Data excerpts:
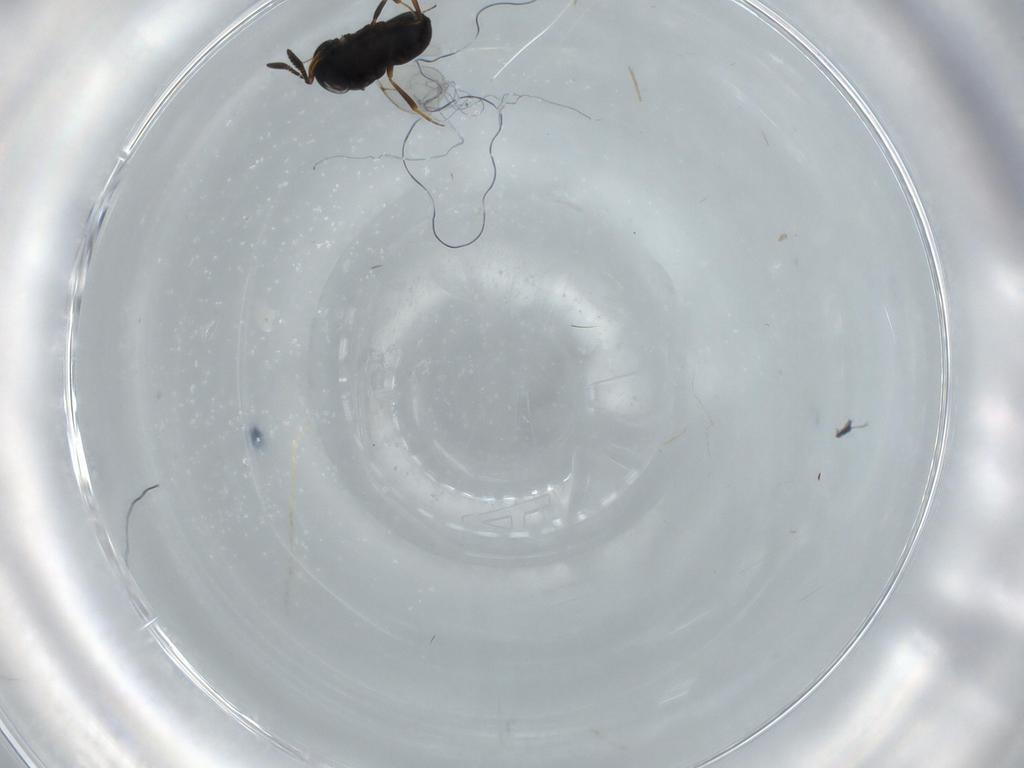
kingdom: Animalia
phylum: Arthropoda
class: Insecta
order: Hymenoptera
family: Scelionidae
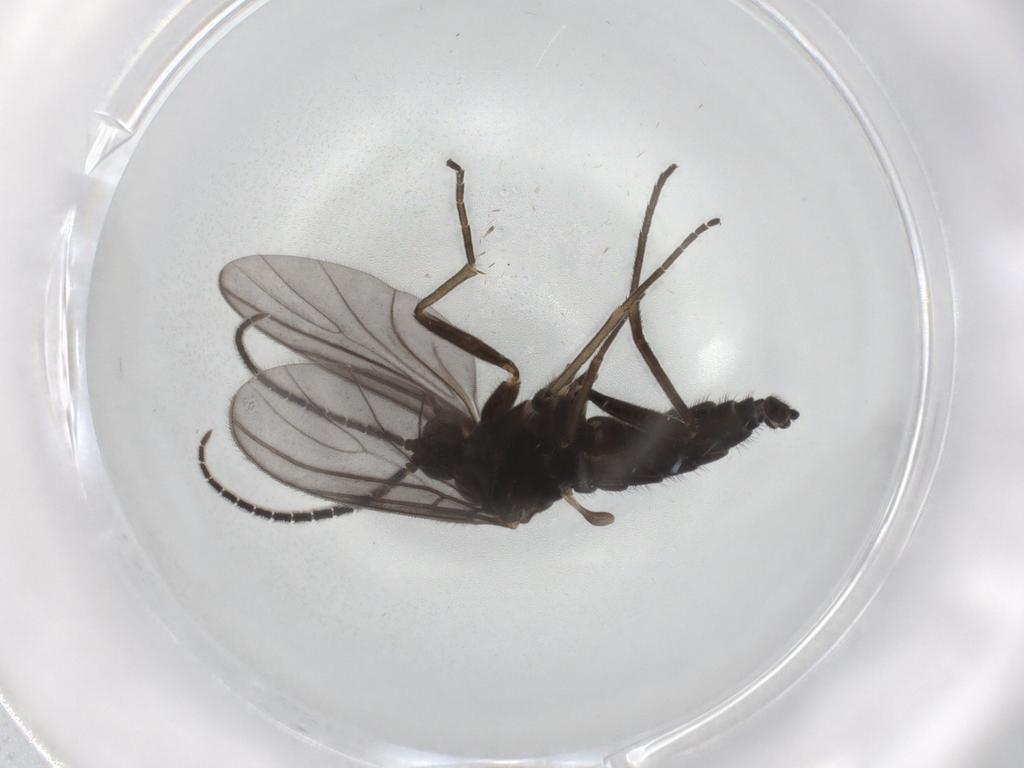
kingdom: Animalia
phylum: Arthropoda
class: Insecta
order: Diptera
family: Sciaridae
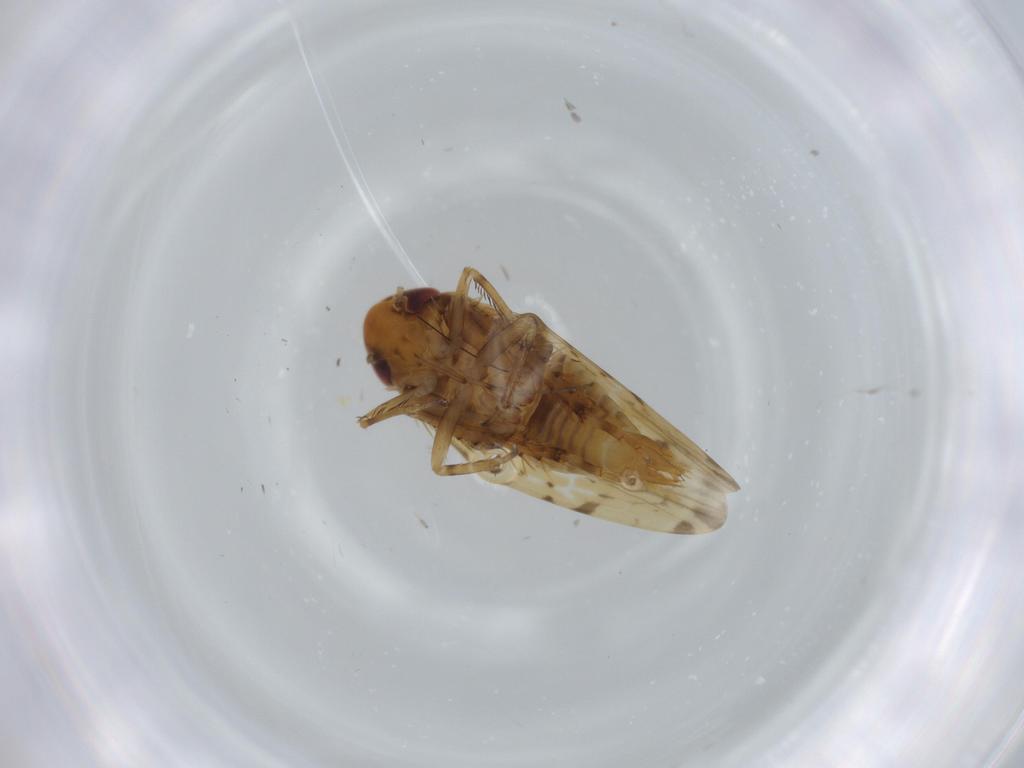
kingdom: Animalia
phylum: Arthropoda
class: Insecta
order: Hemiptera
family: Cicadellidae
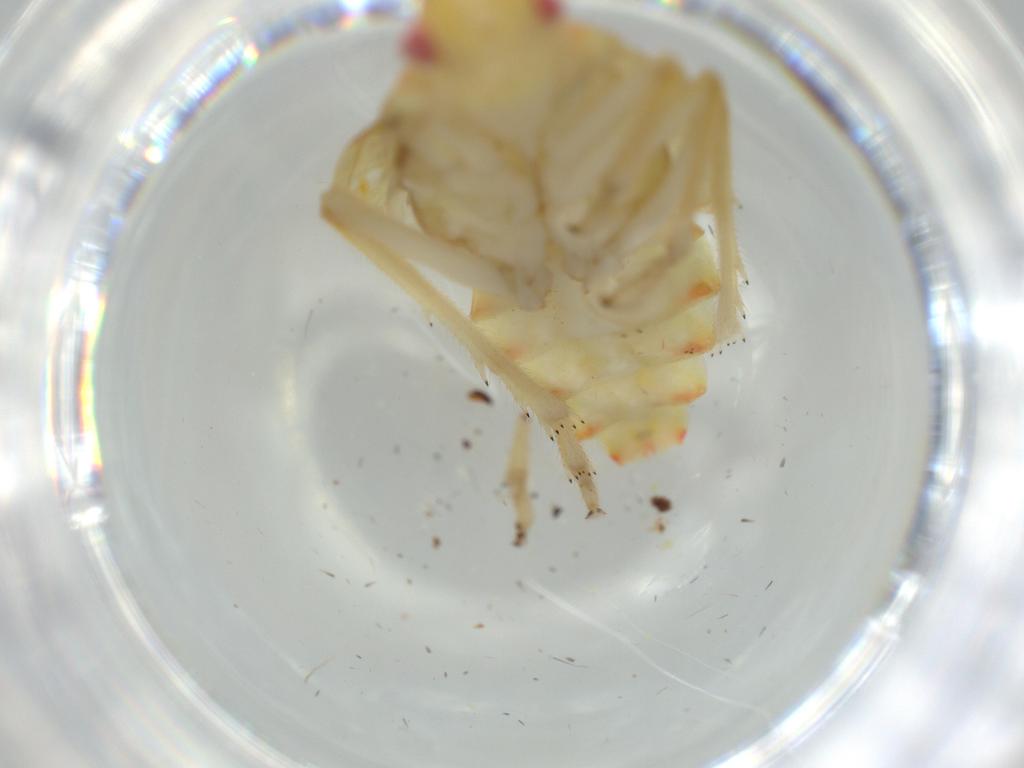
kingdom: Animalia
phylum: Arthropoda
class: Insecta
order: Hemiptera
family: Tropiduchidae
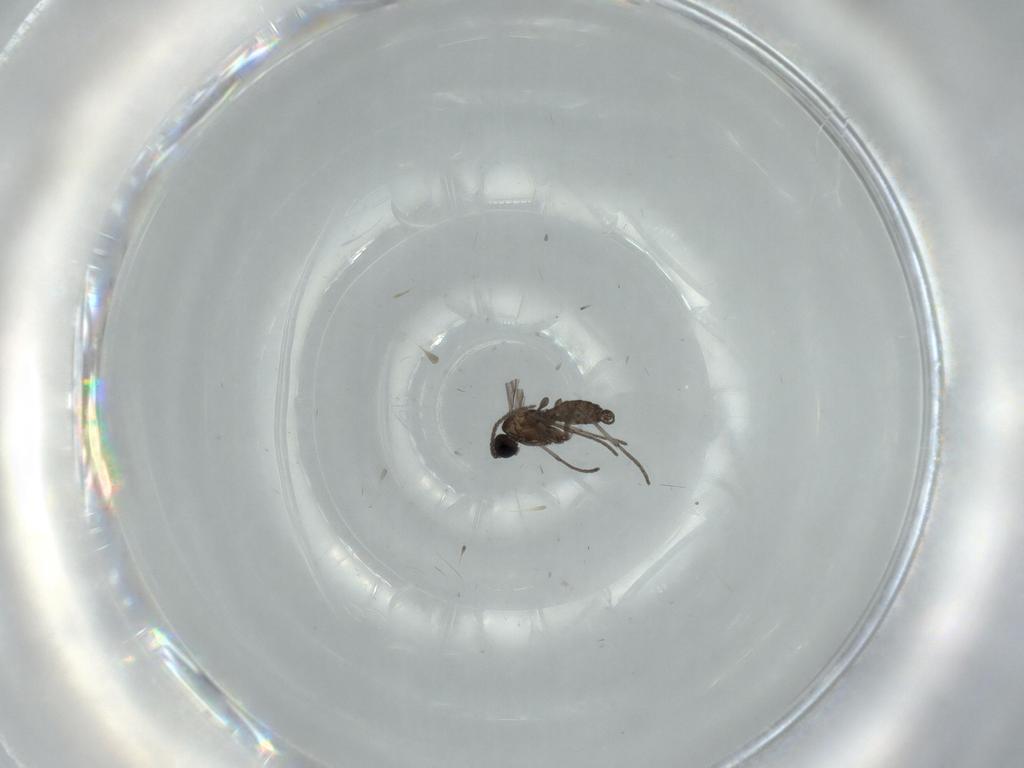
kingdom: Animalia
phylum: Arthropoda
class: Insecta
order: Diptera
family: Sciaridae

* * *

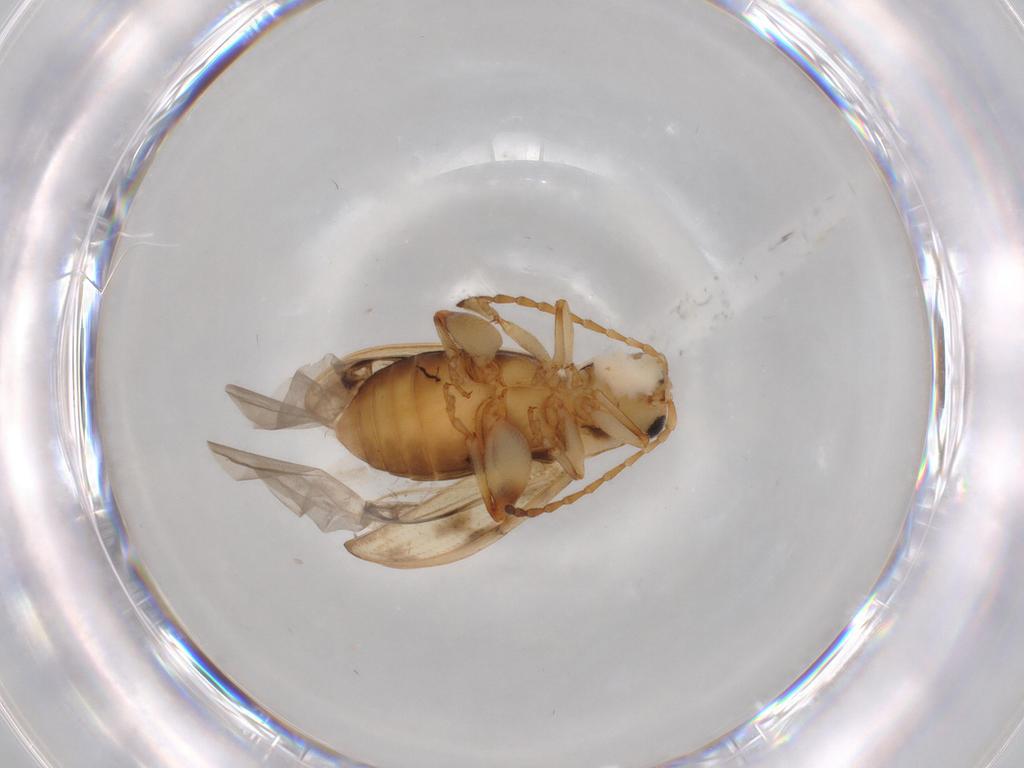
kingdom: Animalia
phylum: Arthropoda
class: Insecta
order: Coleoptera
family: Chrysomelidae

What the exercise asks: Gather each line from the data above that contains the word "family".

The answer:
family: Scelionidae
family: Sciaridae
family: Cicadellidae
family: Tropiduchidae
family: Sciaridae
family: Chrysomelidae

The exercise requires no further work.